Noy made out a shiver of – was it possible? - fire in the air, veiling a low voice, and a chuckle. "You first encounter with Romulan Ale, Ensign?"
"Yes." Words weren't as hard to form as he remembered.
"How much did you have?"
"Not much", he replied. Darkness gave way for a sharper view on angry lights above him, and a humanoid mustering her tricorder.
"Ok, I should rephrase that", Dr Crusher said, "How many did you have?"
"A glass, standard ration."
"Standard ration concerning what? Water? Orange juice?"
"Plain whisky", he defended himself, "About this high", he formed an inverted C with his thumb and forehand, about an inch apart.
"Now, okay, that's standard ration", she admitted apologetically. "Anything else tonight?"
"No."
"Eaten enough, Ensign?"
"Breakfast, and lunch two hours before. Feels like ages ago."
"Your system has taken a pretty bad hit on the Ale", she concluded, closing the tricorder, "I suggest you take it slow, no duty for forty-eight hours and a checkup tomorrow."
"I've just got a hangover, Doctor."
"Yes, and a pretty bad one", she told him in a firm voice, emphasizing whose part it was to judge his condition, "You were unconscious for almost an hour, unresponsive to any voice or pain. Usually an intoxication from this amount of alcohol doesn't push you that close to Nirvana as it did with you. On top of that, your Einstein cells express activity above normal level, so I want to monitor you for side effects."
"You can't have that much data on the cells, Doctor, since you never checked them when I had a hangover. Or a flue. Or any other condition other than a slight ache from training", he pointed out.
"I suggest you hurry to the shuttlebay, Ensign, if you wish to say goodbye to Lo Zhan", she refused to engage in the discussion, "I am sure she's waiting for you. You'll report for a checkup tomorrow, fifteen hundred hours, and notify me if you experience any sign of disorientation, may it be local or personal or both. That's an order."
"Aye, Doc."
So this one's the lab-rat-part Lo told me about, he realized grudgingly.

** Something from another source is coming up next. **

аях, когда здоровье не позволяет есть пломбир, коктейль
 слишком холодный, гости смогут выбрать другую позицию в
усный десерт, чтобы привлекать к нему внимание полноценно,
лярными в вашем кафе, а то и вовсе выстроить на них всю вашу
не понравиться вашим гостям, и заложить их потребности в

Though in that very moment he would never have admitted to it, leaping off the tray cost him considerable more strength than any other time, and walking straight demanded an awful lot of concentration.
Crusher watched him leave, perfectly familiar with the stiff, oddly straight walk of someone who does not want to appear drunk at any cost. Just like Wesley acting unusually polite manner, even for his standards, when he had spent a rare night somewhere else than in the lab. She would never comment on that, since she strongly supported him acting like any other teenager, once in a while.
The CMO finished her report on Noy Lewan's condition, including a reminder to check his Einstein cells when he came back. He had been right about that, though: They knew way too little to derive any conclusions from their expression. Equipped with receptors for dissonances in the quantum signature, they posed as a natural detector to any time-space-anomalies, thus reacting wildly at any encounter with such. Up until an encounter with another universe's Worf their activity had gone completely unnoticed, or otherwise explained. Crusher still nagged herself about that blind spot she and LaForge had had in all those years aboard: Only searching for biological and chemical changes in the human body, looking for physical anomalies in the android, but never combining methods. Thus far, a Galorian falling ill aboard had never been viewed in context of the ship's mission, let alone specific encounters.
Eyes dry with tiredness, she put aside the PADD with Lewan's report and background research. A shot glance on the chronometer told her that Dr Sela's shift did not start for another hour, but nurses must be around any minute. They never changed shifts at the same time, as to one shift had to be able to brief the other, since nurses had access to the same information as physicians.
The CMO had once refused to have a replicator in her office, so she would have to rise up for a cup of tea, and questioned that decision for about hundredth times. Frowning, she rose from the admittedly comfortable chair, and made her way through sickbay.
Her senses must have played a trick on her, she later convinced herself.
Back on her way to the office, a familiar, pleasant scent crept up her nose, just in the doorframe. Her heart took a leap, raced, threatening to jump from her thorax. In an endless second, her empty chair turned, as if someone had risen from it quickly to greet her. A rush of glowing warmth swept through her, followed by crushing sorrow, parting her body through a hot tear down her cheek.
She knew that scent. That very perfume had always made her cry, if nothing else, even so many years later.
Judging from her deluded, confused impression, Jack Crusher had just left her office.